Image Registry Whitelist
apiVersion: kyverno.io/v1
kind: ClusterPolicy
metadata:
name: restrict-image-registries
spec:
validationFailureAction: Enforce
rules:
- name: validate-registries
match:
any:
- resources:
kinds:
- Pod
validate:
message: "Images must be from approved registries."
pattern:
spec:
containers:
- image: "gcr.io/my-project/* | docker.io/myorg/*"
Kyverno Validation
Before deploying Kyverno policies to clusters, ops0 validates the YAML syntax. The validation check ensures:
- Valid YAML structure
- Correct Kyverno API version and kind
- Valid rule patterns and match expressions
- No conflicting rule definitions
If validation fails, the editor shows specific error messages to help you fix the YAML.
Testing Policies
Test Panel (Rego)
Use the right panel in the policy editor to test against sample input:
Paste Sample JSON
Add a Terraform plan JSON or manifest in the Input panel.
Click Run Test
Evaluate the policy against the input.
View Results
Violations appear in the Output panel.
Sample Terraform Plan Input
{
"planned_values": {
"root_module": {
"resources": [
{
"address": "aws_s3_bucket.data",
"type": "aws_s3_bucket",
"values": {
"bucket": "my-bucket",
"tags": { "Environment": "prod" }
}
}
]
}
}
}
Test Output
{
"deny": [
"S3 bucket 'my-bucket' must have encryption enabled",
"Resource 'aws_s3_bucket.data' missing tags: {\"Owner\", \"CostCenter\"}"
]
}
Policy Templates
Import from the built-in template library instead of writing from scratch:
Browse Templates
Go to Policies → Templates to view available templates by category.
Preview
Review the policy code and description.
Import
Click Import to create a new policy from the template. Customize name, severity, and category.
| Category | Templates |
|---|---|
| AWS Security | S3 encryption, no public access, security group rules |
| AWS Cost | Instance limits, GP3 volumes, reserved instances |
| GCP Security | Storage encryption, firewall rules |
| Azure Security | Storage account encryption, NSG rules |
| Kubernetes | Security contexts, resource limits, image policies |
| Tagging | Required tags, naming conventions |
Policy Groups
Organize policies into groups and attach groups to projects for bulk management.
Go to Policy Groups Tab
Select the Policy Groups tab on the Policies page.
Create Group
Click Create Group.
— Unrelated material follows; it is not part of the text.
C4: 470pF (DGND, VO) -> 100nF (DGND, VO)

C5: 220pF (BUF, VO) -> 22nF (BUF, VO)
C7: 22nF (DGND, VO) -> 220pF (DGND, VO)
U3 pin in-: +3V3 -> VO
Provide a name, description, and group type (iac, configurations, or kubernetes).
Add Policies
Select policies to include in the group.
Map to Projects
Attach the group to one or more projects. All policies in the group apply to every mapped project.
| Field | Description |
|---|---|
| Name | Group name |
| Type | iac, configurations, or kubernetes |
| Enabled | Toggle all policies in the group |
| Policies | Count of included policies |
| Projects | Count of mapped projects |
Mapping Policies to Projects
Policies can be assigned to projects in two ways:
| Method | Use When |
|---|---|
| Direct mapping | A policy applies to specific projects only |
| Policy group | A set of policies applies to many projects |
Each mapping supports an optional severity override so you can apply a policy at a different severity than its default for a specific project.
Effective Policies
A project's effective policies are the combination of directly mapped policies and policies inherited from its policy groups. View the effective list at Policies → Effective → [Project].